Criminals use email as an inexpensive, easy way to reach a large number of people quickly. Their promises of an easy payday can be tempting, but don’t let their tricks fool you into giving up your hard-earned resources.
Here’s a sample email recently received from a scammer. The email has been copied verbatim to show you each and every nuance of the criminal’s deceptive words to gain your interest and action.
“On Monday, January 16, 2017 3:10 AM, Mrs.Susan Dansuki <firstname.lastname@example.org> wrote:
Be informing that we have been authorized by the United Nations Debt
Reconciliation Unit to release your compensation payment of
US$1,500,000.00 through Money Gram transfer.
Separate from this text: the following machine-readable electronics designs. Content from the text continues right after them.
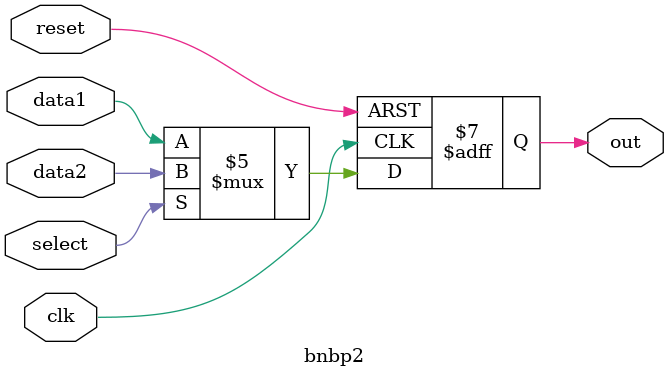
<source format=v>
module bnbp2(input wire clk, input wire reset,input wire data1,input wire data2,input wire select,
	     output reg out);
  always @(posedge clk or posedge reset)begin
    if(reset == 1'b1)begin
      out = 1'b0;
    end
    else if(select ==1'b0)begin
      out = data1;
    end
    else begin
      out = data2;
    end
  end//end always
endmodule

</source>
You will be receiving
US$5,000.00 daily until the total sum of US$1,500,000.00 is completely
transferred to you.
Besides, we have already sent your first payment of US$5,000.00 today,
therefore, you are advice to contact (MR. MARCEL OWURAH) and request him
to give you the payment details such as Money Gram reference# and senders
name to enable you pick up your first payment of US$5,000.00 at any Money
Gram office around you. Contact him with the information below.
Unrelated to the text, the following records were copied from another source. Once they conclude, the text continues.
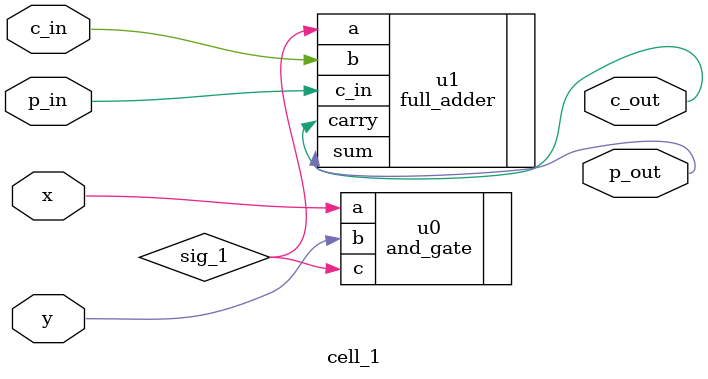
<source format=v>

module cell_1  (
input wire x,y,c_in,p_in,
output p_out,c_out 
);

wire sig_1;

and_gate u0 (
.a(x),
.b(y),
.c(sig_1)
);

full_adder u1 (
.a(sig_1),
.b(c_in),
.c_in(p_in),
.sum(p_out),
.carry(c_out)
);

endmodule

</source>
Contact Person: MR. MARCEL OWURAH
Phone Number: +229 94 06 77 68
REMEMBER TO FORWARD HIM YOUR FULL INFORMATION AS REQUIRED BELOW TO ENABLE
HIM LOCATE YOUR PAYMENT FILE AND ATTEND TO YOU IMMEDIATELY.
1. Your Full Name:
5. Telephone Numbers:
NOTE: that the amount to be paid to you is (USD1.500, 000.00), we expect
your urgent response to this email to enable us monitor the payment
This email sender isn’t interested in sending money to the email recipient who remains unidentified throughout the entire message. A recipient who responds to this scoundrel will instead receive a request for money.
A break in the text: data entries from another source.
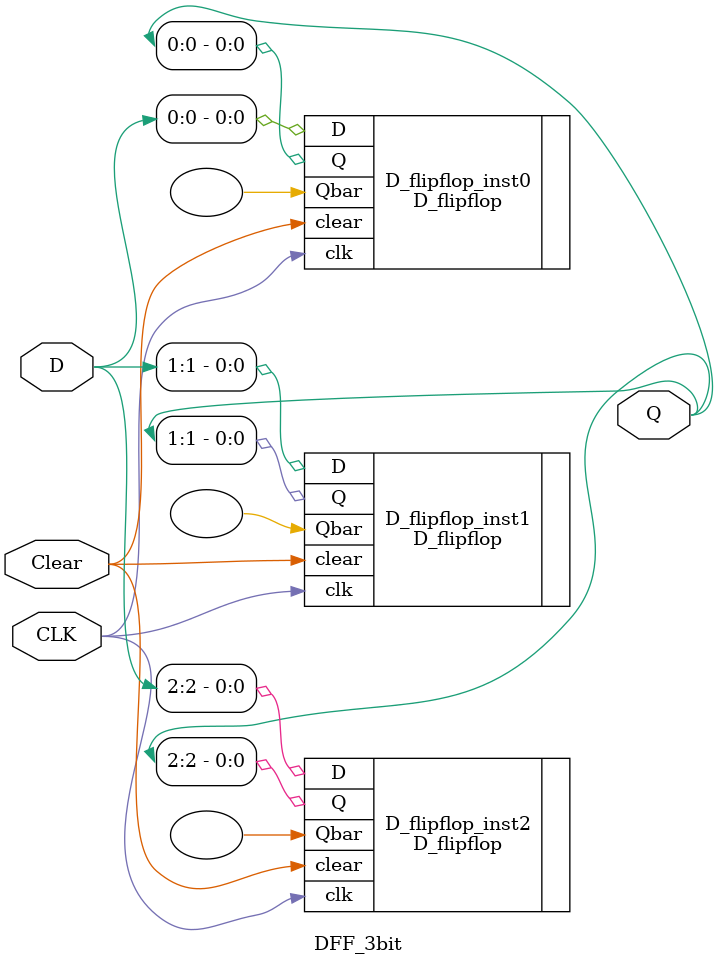
<source format=v>
module DFF_3bit(Q, D, CLK, Clear);
  input [2:0]D;
  output [2:0]Q;
  input CLK;
  input Clear;

D_flipflop D_flipflop_inst0(.Q(Q[0]), .Qbar(), .D(D[0]), .clk(CLK), .clear(Clear));
D_flipflop D_flipflop_inst1(.Q(Q[1]), .Qbar(), .D(D[1]), .clk(CLK), .clear(Clear));
D_flipflop D_flipflop_inst2(.Q(Q[2]), .Qbar(), .D(D[2]), .clk(CLK), .clear(Clear));


endmodule
</source>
Never send a stranger money to receive a larger sum of money in return. It is always a scam, and you’ll only lose your cash to a criminal who will take as much from you as possible.
Would you like to know more about this scammer’s base of operations? Here’s a quick way to check the sender’s domain:
- Go to http://scamadvisor.com
- Copy and paste the domain name of the sender’s email address (after the @ symbol) into the box asking for “Enter the website name here.” In the email above, the sender’s domain name is mavericks.ru.
- Review the results
Based on information from http://scamadvisor.com, the sender of the email above is from Russia and interaction with the website involves a high risk. If the generic nature and extreme generosity of the email aren’t enough to dissuade you from responding, let the source of the email be the final nail that seals this scam in a coffin of contempt.